To help make sure they do, when Tomato Café employees are done for the night, "they take the food that has been prepared but unused for their buffet and put it into food-safe containers provided by Desert Harvest (and) store it overnight," Kelley says. "The next day volunteers arrive at a scheduled time to pick up and distribute the food to a local nonprofit agency."
You wouldn't pay restaurant prices for yesterday's pasta or salad or breadsticks. But if after Sunday dinner it was all stored safely in the fridge and in airtight bags at your house, you sure would dish it up and dig in come Monday lunchtime. Desert Harvest makes sure that happens routinely, and on a much grander scale.
While the nation throws out an estimated 300 billion pounds of food every year, Desert Harvest works with 59 donor organizations to rescue 100,000 meals a month, 1.2 million meals a year.
So when the catered diner for 400 at the Albuquerque Convention Center gets canceled, Kelley says, the Convention Center calls Desert Harvest, which "will then find an agency to give the food to. The food gets packaged by Convention Center staff by category, i.e. steaks will be put in half-sheet aluminum pans, bread in food-grade plastic bags, soup in plastic containers, etc. Concurrently, volunteers or the agency itself are sent to pick up the food, ... (which is) distributed immediately."
While I'm not a fan of long lists, the foresight of the other businesses and groups that pick Desert Harvest over the landfill deserve thanks — and perhaps your patronage. They include:
Affiliated Foods, Albuquerque Academy, Albuquerque Country Club, Albuquerque Public Schools, Albuquerque Tortilla Company, Borders Bookstore, Boston's Pizza and Sports Bar, The Children's Center, Cici's Pizza, Dawn Sanchez Creations, Dos Hermanos, Einstein Bros. Bagels, Embassy Suites Albuquerque, Hotel Albuquerque, Jewish Community Center, KFC, Little Caesar's Pizza, Lovelace Women's Hospital, Mimi's Café, Nativo Lodge, Pizza Hut, Red Lobster, Romano's Macaroni Grill, Starbucks, Sunflower Market, Sweet Tomatoes, Talin Market, Tim's Place, Trader Joe's, Village Market, Vitamin Cottage, Venezia's Pizzeria and Whole Foods Market.

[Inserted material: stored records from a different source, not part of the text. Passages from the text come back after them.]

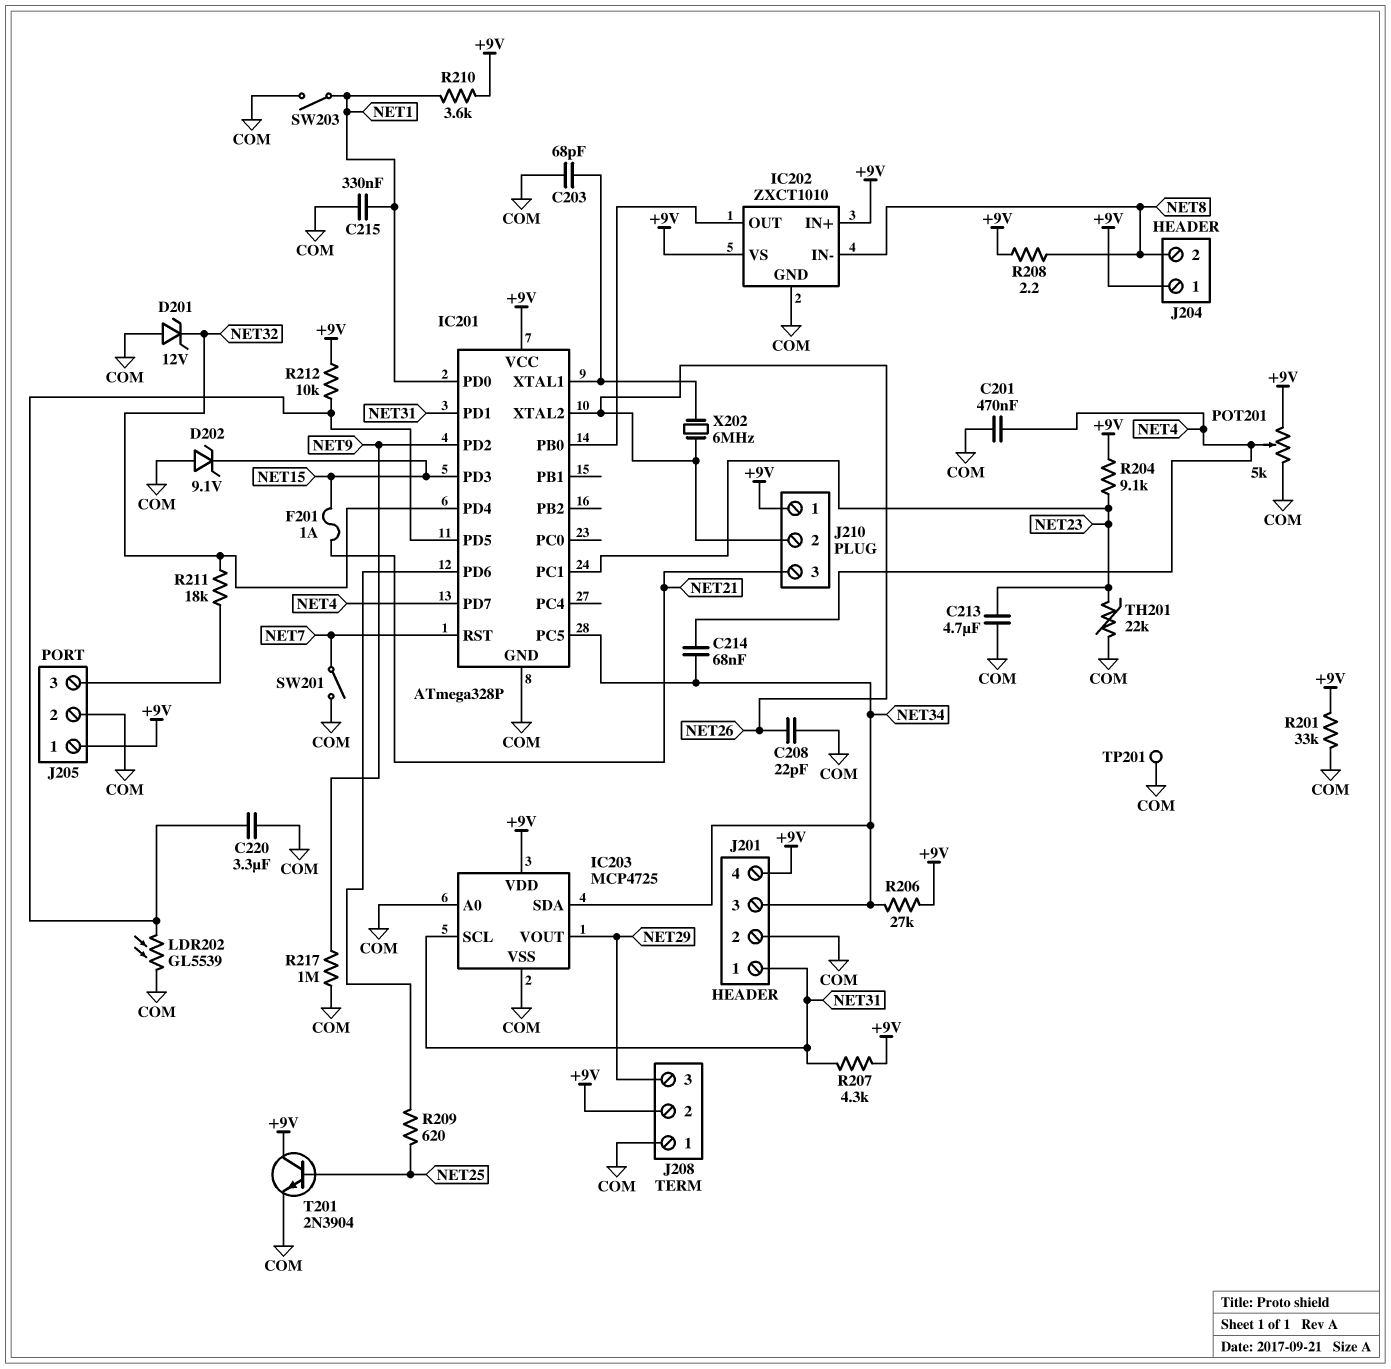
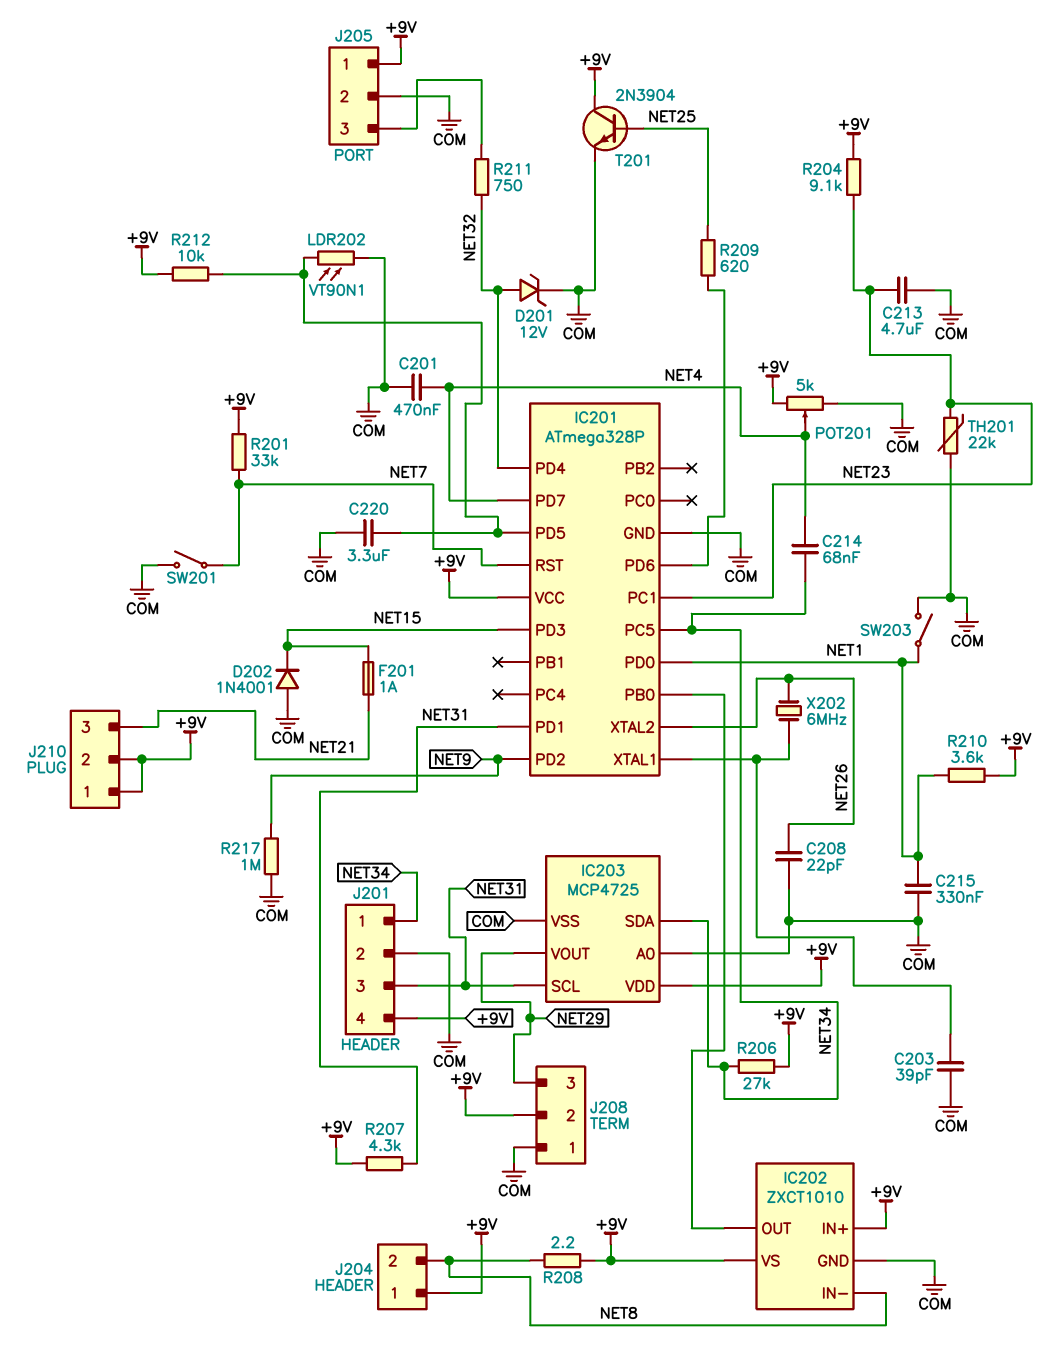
C203: 68pF (COM, IC201/XTAL1) -> 39pF (COM, IC201/XTAL1)
D201: zener 12V (A COM, K NET32) -> zener 12V (A NET32, K COM)
D202: zener 9.1V (A COM, K NET15) -> diode 1N4001 (A COM, K NET15)
J201 pin 1: NET31 -> NET34
J201 pin 3: NET34 -> NET31
J210 pin 2: NET26 -> +9V
LDR202: GL5539 (COM, IC201/PD5) -> VT90N1 (COM, IC201/PD5)
R201: 33k (+9V, COM) -> 33k (+9V, NET7)
R211: 18k (J205/3, NET32) -> 750 (J205/3, NET32)
TP201: test point (COM) -> none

So why doesn't every business join in? Maybe they don't know about the program or the state law that protects them from liability.
Kelley cites New Mexico Statute 41-10-3, which says in part that any "good-faith donor of any perishable or canned food, apparently fit for human consumption, to a bona fide charitable or nonprofit organization or municipality for free distribution or a gleaner of any perishable food, apparently fit for human consumption, shall not be subject to any criminal penalty or be liable for any civil damages arising from the condition of the food unless an injury arising from the food is caused by the gross negligence, recklessness or intentional conduct of the person who donates the food."
Desert Harvest received national recognition this month from the Mutual of America Life Insurance Company for its successful community partnership. But the best way to recognize the program won't be with a plaque or a press release.
It will be by expanding and replicating it across the state. There are enough leftovers for everyone.